◆ GIVEN PROBLEM ◆
Could you reproduce every one of the records below, character for character and with nothing changed?
━━━ GIVEN ENTRIES ━━━
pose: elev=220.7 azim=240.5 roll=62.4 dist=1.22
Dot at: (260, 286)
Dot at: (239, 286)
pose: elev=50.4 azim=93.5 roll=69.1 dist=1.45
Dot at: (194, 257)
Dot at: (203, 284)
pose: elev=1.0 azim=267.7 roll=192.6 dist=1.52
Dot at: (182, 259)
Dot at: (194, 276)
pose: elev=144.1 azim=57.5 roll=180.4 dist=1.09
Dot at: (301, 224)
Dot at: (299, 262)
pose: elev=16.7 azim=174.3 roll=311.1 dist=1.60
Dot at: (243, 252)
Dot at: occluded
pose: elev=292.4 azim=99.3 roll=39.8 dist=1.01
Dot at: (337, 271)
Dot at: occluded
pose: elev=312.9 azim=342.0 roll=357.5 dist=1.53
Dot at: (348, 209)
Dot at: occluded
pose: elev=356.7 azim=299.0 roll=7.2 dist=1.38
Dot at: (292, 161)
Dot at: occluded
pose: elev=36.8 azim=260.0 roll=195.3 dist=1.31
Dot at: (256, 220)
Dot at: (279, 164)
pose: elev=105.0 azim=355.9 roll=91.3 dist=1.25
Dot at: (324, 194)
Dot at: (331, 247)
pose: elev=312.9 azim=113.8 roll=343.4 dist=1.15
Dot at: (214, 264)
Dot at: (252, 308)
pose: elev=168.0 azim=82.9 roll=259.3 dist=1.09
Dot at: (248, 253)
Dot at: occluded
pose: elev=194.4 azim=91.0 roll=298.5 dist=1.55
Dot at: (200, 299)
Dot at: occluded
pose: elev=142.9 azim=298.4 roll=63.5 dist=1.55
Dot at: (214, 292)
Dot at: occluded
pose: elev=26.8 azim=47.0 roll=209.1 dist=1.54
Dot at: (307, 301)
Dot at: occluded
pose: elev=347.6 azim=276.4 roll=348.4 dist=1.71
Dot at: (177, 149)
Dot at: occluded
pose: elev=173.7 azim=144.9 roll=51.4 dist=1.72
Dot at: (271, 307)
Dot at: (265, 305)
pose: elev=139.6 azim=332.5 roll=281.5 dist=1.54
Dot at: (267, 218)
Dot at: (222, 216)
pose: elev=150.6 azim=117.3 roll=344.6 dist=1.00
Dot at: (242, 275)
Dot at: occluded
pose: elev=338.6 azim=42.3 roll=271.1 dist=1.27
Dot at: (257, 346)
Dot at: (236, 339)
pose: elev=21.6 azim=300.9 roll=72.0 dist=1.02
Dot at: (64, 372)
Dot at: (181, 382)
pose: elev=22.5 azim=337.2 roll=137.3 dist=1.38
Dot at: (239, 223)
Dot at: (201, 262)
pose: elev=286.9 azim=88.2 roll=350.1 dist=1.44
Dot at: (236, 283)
━━━
◆ EXERCISE SOLUTION ◆
pose: elev=220.7 azim=240.5 roll=62.4 dist=1.22
Dot at: (260, 286)
Dot at: (239, 286)
pose: elev=50.4 azim=93.5 roll=69.1 dist=1.45
Dot at: (194, 257)
Dot at: (203, 284)
pose: elev=1.0 azim=267.7 roll=192.6 dist=1.52
Dot at: (182, 259)
Dot at: (194, 276)
pose: elev=144.1 azim=57.5 roll=180.4 dist=1.09
Dot at: (301, 224)
Dot at: (299, 262)
pose: elev=16.7 azim=174.3 roll=311.1 dist=1.60
Dot at: (243, 252)
Dot at: occluded
pose: elev=292.4 azim=99.3 roll=39.8 dist=1.01
Dot at: (337, 271)
Dot at: occluded
pose: elev=312.9 azim=342.0 roll=357.5 dist=1.53
Dot at: (348, 209)
Dot at: occluded
pose: elev=356.7 azim=299.0 roll=7.2 dist=1.38
Dot at: (292, 161)
Dot at: occluded
pose: elev=36.8 azim=260.0 roll=195.3 dist=1.31
Dot at: (256, 220)
Dot at: (279, 164)
pose: elev=105.0 azim=355.9 roll=91.3 dist=1.25
Dot at: (324, 194)
Dot at: (331, 247)
pose: elev=312.9 azim=113.8 roll=343.4 dist=1.15
Dot at: (214, 264)
Dot at: (252, 308)
pose: elev=168.0 azim=82.9 roll=259.3 dist=1.09
Dot at: (248, 253)
Dot at: occluded
pose: elev=194.4 azim=91.0 roll=298.5 dist=1.55
Dot at: (200, 299)
Dot at: occluded
pose: elev=142.9 azim=298.4 roll=63.5 dist=1.55
Dot at: (214, 292)
Dot at: occluded
pose: elev=26.8 azim=47.0 roll=209.1 dist=1.54
Dot at: (307, 301)
Dot at: occluded
pose: elev=347.6 azim=276.4 roll=348.4 dist=1.71
Dot at: (177, 149)
Dot at: occluded
pose: elev=173.7 azim=144.9 roll=51.4 dist=1.72
Dot at: (271, 307)
Dot at: (265, 305)
pose: elev=139.6 azim=332.5 roll=281.5 dist=1.54
Dot at: (267, 218)
Dot at: (222, 216)
pose: elev=150.6 azim=117.3 roll=344.6 dist=1.00
Dot at: (242, 275)
Dot at: occluded
pose: elev=338.6 azim=42.3 roll=271.1 dist=1.27
Dot at: (257, 346)
Dot at: (236, 339)
pose: elev=21.6 azim=300.9 roll=72.0 dist=1.02
Dot at: (64, 372)
Dot at: (181, 382)
pose: elev=22.5 azim=337.2 roll=137.3 dist=1.38
Dot at: (239, 223)
Dot at: (201, 262)
pose: elev=286.9 azim=88.2 roll=350.1 dist=1.44
Dot at: (236, 283)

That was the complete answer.